Mr Smith: The guy I was talking
about was convicted of throwing a petrol bomb when he was 16 years
of age, he was not convicted of a terrorist offence, yet he was
refused compensation.
Q17 Chairman: When you say not of a terrorist
offence, these are the scheduled offences.
Mr Smith: Yes.
Q18 Chairman: Throwing a petrol bomb,
is that not a scheduled offence?
Mr Smith: It is a scheduled offence,
it is not a terrorist offence.
Q19 Chairman: What is the difference?
Mr Smith: He was not a paramilitary,
it was an individual act.
Mr Roberts: The case that you
are referring to I am pretty well aware of, and it seems to me
it is a very unjust case. The guy had been released for I think
15 or 16 years, married with children and had moved on and he
was just shot in a random sectarian shootingnot even a
sectarian shooting, I think it was a doorman who was under threat,
they wanted to shoot the doorman but he was caught walking past
and he finished up paraplegic and he has been denied compensation.
It seems to me very unjust that that should happen.

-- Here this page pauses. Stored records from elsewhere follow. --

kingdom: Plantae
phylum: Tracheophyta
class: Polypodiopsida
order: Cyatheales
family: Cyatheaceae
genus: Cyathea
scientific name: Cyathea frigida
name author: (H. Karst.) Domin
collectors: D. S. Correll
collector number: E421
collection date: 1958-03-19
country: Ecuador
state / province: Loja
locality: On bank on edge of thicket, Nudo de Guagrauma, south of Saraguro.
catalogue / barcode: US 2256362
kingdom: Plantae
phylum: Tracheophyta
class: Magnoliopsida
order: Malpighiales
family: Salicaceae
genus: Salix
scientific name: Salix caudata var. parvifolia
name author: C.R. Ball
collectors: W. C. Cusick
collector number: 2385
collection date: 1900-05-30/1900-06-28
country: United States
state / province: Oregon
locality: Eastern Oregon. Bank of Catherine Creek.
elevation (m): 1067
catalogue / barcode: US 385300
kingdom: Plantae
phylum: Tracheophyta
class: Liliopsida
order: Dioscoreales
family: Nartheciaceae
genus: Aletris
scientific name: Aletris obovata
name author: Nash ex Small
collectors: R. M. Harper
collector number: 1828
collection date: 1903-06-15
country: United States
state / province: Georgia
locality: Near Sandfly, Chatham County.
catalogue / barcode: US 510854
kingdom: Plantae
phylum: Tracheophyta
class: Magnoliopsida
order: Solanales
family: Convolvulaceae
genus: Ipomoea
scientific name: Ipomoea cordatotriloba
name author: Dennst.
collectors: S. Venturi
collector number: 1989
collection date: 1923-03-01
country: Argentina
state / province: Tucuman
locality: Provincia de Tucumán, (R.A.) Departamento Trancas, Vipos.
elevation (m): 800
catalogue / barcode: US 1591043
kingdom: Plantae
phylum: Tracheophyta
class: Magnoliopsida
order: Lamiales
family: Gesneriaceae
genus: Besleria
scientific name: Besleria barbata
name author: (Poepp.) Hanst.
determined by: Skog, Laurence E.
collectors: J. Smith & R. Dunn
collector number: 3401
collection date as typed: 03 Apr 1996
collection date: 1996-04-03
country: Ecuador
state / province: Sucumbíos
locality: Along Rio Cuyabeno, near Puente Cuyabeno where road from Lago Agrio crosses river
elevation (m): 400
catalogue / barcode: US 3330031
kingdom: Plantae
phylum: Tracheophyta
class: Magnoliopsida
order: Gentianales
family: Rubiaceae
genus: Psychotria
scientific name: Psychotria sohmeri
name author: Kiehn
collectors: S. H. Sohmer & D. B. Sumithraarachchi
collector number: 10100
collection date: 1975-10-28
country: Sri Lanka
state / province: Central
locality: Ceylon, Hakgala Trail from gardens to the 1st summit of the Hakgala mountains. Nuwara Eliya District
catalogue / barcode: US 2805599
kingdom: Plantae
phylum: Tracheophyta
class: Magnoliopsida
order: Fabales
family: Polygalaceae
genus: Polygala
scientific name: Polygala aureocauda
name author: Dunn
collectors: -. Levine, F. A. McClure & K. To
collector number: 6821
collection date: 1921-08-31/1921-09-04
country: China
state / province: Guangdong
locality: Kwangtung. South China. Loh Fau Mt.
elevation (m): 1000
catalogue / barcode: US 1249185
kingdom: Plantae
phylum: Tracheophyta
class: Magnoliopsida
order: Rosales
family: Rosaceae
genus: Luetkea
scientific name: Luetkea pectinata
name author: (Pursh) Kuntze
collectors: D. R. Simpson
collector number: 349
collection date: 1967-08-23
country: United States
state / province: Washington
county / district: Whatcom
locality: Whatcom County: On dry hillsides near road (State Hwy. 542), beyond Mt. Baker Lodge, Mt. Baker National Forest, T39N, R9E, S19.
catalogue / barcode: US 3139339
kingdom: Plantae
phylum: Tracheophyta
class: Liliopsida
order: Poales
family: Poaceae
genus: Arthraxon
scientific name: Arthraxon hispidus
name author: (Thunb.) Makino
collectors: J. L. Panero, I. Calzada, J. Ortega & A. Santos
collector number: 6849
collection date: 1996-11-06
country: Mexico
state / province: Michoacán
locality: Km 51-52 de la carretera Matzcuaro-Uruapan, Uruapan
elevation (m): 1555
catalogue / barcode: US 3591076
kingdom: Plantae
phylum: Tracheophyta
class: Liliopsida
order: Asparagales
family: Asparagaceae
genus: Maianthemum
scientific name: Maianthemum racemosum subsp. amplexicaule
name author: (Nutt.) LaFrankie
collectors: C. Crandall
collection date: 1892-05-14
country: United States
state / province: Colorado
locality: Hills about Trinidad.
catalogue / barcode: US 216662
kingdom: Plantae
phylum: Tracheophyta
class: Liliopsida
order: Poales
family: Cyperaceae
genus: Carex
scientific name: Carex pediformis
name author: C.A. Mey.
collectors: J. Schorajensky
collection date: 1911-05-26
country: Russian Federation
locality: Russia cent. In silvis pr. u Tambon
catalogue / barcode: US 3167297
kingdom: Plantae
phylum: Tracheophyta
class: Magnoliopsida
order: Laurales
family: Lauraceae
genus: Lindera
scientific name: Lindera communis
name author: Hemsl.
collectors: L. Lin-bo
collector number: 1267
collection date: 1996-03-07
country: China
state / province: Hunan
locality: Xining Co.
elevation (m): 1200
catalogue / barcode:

Mr Smith: He was only 16 when
he was convicted of throwing a petrol bomb. Regarding the employment
thing could I also say that it is not just ex-prisoners, it is
their children who are discriminated against, especially by the
civil service. The civil service have a policy of checking back
on people's backgrounds, so it is not just the prisoners themselves,
the whole family is persecuted as well.